3. Consider the Gini index, classification error, and entropy in a simple classification setting with two classes. Create a single plot that dis plays each of these quantities as a function of ˆ pm1. The x-axis should display ˆ pm1, ranging from 0 to 1, and the y-axis should display the value of the Gini index, classification error, and entropy.

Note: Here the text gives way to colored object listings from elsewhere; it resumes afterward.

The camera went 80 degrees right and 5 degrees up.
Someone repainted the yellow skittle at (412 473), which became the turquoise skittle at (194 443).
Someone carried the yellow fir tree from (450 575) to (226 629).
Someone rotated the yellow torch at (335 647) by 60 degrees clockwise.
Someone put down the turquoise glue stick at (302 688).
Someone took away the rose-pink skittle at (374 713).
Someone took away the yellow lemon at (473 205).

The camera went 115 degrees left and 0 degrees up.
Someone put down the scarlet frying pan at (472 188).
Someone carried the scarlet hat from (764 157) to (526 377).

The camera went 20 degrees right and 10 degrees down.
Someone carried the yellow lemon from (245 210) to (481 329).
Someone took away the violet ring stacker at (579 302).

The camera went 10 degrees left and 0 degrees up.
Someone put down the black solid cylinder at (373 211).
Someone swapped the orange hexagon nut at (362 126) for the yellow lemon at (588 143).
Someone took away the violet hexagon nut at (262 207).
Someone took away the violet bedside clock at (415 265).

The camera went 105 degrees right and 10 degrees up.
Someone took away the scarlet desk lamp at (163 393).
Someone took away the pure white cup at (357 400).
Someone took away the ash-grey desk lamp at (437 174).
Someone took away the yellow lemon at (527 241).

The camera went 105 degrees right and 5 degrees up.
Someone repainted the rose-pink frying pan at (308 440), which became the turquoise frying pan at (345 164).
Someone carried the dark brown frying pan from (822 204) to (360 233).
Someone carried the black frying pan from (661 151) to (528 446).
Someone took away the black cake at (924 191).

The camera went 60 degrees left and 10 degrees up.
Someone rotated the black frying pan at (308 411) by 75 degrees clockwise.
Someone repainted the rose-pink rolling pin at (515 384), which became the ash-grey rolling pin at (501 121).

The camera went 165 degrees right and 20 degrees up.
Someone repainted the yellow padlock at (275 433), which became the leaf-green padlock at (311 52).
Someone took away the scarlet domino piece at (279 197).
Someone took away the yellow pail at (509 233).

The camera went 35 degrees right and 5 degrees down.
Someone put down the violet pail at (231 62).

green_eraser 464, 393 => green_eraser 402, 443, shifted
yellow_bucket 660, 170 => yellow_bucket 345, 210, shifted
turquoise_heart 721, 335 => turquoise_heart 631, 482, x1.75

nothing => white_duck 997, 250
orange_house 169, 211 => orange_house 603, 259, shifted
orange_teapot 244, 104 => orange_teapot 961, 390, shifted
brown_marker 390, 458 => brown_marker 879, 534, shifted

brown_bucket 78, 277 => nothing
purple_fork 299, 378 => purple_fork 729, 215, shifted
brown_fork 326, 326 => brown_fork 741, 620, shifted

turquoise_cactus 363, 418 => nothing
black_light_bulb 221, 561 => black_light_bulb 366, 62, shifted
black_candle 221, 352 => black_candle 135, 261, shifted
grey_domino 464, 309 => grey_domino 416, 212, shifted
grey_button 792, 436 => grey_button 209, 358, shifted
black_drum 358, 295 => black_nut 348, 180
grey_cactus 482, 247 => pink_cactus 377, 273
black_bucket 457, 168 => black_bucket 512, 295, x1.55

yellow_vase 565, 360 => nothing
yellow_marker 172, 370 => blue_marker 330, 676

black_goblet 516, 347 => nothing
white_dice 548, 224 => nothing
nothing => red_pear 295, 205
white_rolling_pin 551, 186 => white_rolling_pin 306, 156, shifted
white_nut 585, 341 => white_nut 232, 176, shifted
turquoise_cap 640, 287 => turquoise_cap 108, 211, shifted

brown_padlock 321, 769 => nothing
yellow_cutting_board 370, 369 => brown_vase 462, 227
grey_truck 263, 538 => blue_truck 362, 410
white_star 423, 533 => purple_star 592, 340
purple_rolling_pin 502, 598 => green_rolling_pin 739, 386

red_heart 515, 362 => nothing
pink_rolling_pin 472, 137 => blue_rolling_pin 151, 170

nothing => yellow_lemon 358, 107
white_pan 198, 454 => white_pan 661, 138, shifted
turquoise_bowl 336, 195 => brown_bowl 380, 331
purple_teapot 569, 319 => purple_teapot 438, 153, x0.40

Hint: In a setting with two classes, ˆ pm1 =1− ˆ pm2. You could make this plot by hand, but it will be much easier to make in R.

# Define pm1 from 0 to 1
pm1 <- seq(0, 1, by = 0.01)
pm2 <- 1 - pm1

# Gini index
gini <- 1 - pm1^2 - pm2^2

# Classification error
class_error <- 1 - pmax(pm1, pm2)

# Entropy
entropy <- -pm1 * log2(pm1) - pm2 * log2(pm2)
entropy[is.nan(entropy)] <- 0  # handle 0*log(0)

# Plot
plot(pm1, gini, type = "l", col = "red", ylim = c(0,1), ylab = "Value", xlab = expression(hat(p)[m1]))
lines(pm1, class_error, col = "blue")
lines(pm1, entropy, col = "darkgreen")
legend("topright", legend = c("Gini", "Classification Error", "Entropy"),
       col = c("red", "blue", "darkgreen"), lty = 1)

Explanation:
This code computes and plots the Gini index, classification error, and entropy as functions of the estimated class probability p^m1 for a two-class setting.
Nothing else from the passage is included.